Scalability

Vertical scaling

More RAM, SSD, CPU - has physical limit. No redundancy.

Horizontal scaling

Multiple cheaper servers. Public IP address should point to load balancer and use private IP addresses for servers. We cannot load balance in DNS server level because clients usually cache DNS record (TTL: time to live), and subsequent requests will go to the same server. LB can save random number to server IP mapping instead and set random number to cookie saved in user browser to maintain session for a certain amount of time.

We need to make sure all servers are running the same application, and they should not save user data in local memory.

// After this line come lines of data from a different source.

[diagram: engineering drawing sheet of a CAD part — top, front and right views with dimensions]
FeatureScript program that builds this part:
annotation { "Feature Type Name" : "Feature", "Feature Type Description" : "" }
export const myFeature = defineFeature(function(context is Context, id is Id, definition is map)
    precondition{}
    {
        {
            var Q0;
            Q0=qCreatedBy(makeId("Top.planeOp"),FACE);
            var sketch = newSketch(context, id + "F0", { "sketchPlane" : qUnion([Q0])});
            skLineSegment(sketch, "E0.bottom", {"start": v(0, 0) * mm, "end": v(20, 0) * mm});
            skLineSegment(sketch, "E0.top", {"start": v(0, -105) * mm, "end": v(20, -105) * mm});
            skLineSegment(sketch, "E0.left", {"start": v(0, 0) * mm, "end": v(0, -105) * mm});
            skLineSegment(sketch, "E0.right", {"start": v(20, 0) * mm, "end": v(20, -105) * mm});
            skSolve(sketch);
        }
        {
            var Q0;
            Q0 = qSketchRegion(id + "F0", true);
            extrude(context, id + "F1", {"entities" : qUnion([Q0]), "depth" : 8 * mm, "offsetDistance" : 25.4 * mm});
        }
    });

Now sessions need to be stored in a centralized data store which is accessible to all servers. Then, there is no redundancy, and uptime is bad if this file server breaks.

Database replication

Redundancy in one server can be achieved by RAID.

RAID 0: striping without fault tolerance. One stripe can be accessed together.
RAID 1: mirroring whole disk.
RAID 5: block level striping, N+1 parity disk.
RAID 6: block level striping, N+2 parity disk.

Still, server can lose power so we need replication.

Master-Slave: multiple slaves copy one master, gives redundancy = reliability and also good for read-heavy application. Write is only done in master. When one slave is offline other slave will handle the requests. When master is offline, slave will be promoted and there will be data recovery process after.
Master-Master: multiple masters.

Database partitioning

Relational vs Non-relational DB

Relational: RDBMS/SQL, MySQL, Oracle database, PostgreSQL, etc. Relational databases represent and store data in tables and rows. You can perform join operations using SQL across different database tables.
Non-relational: NoSQL, CouchDB, Neo4j, Cassandra, HBase, Amazon DynamoDB, etc. These databases are grouped into four categories: key-value stores, graph stores, column stores, and document stores. Join operations are generally not supported in non-relational databases.

MySQL is more common, but if your application requires super-low latency, your data are unstructured, you need to store a massive amount of data, and you only need to serialize/deserialize data, consider NoSQL.

Caching

HTML: saving HTML pages can help with compute time, but it requires more space and it is hard to update after.
MySQL query cache: if the same query comes again return results right away.
memcached: in-memory.